Start of Block
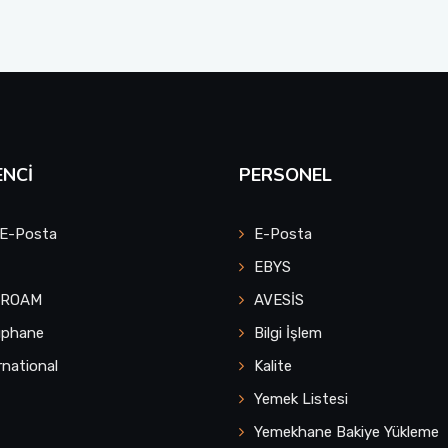
NCI
PERSONEL
 E-Posta
E-Posta
EBYS
UROAM
AVESİS
üphane
Bilgi İşlem
rnational
Kalite
Yemek Listesi
Yemekhane Bakiye Yükleme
End of Block
## WHAT TO WORK ON
Please quote the text read from all of the records above word for word, leaving out the pictures.

## TASK RESULT
NCI
PERSONEL
 E-Posta
E-Posta
EBYS
UROAM
AVESİS
üphane
Bilgi İşlem
rnational
Kalite
Yemek Listesi
Yemekhane Bakiye Yükleme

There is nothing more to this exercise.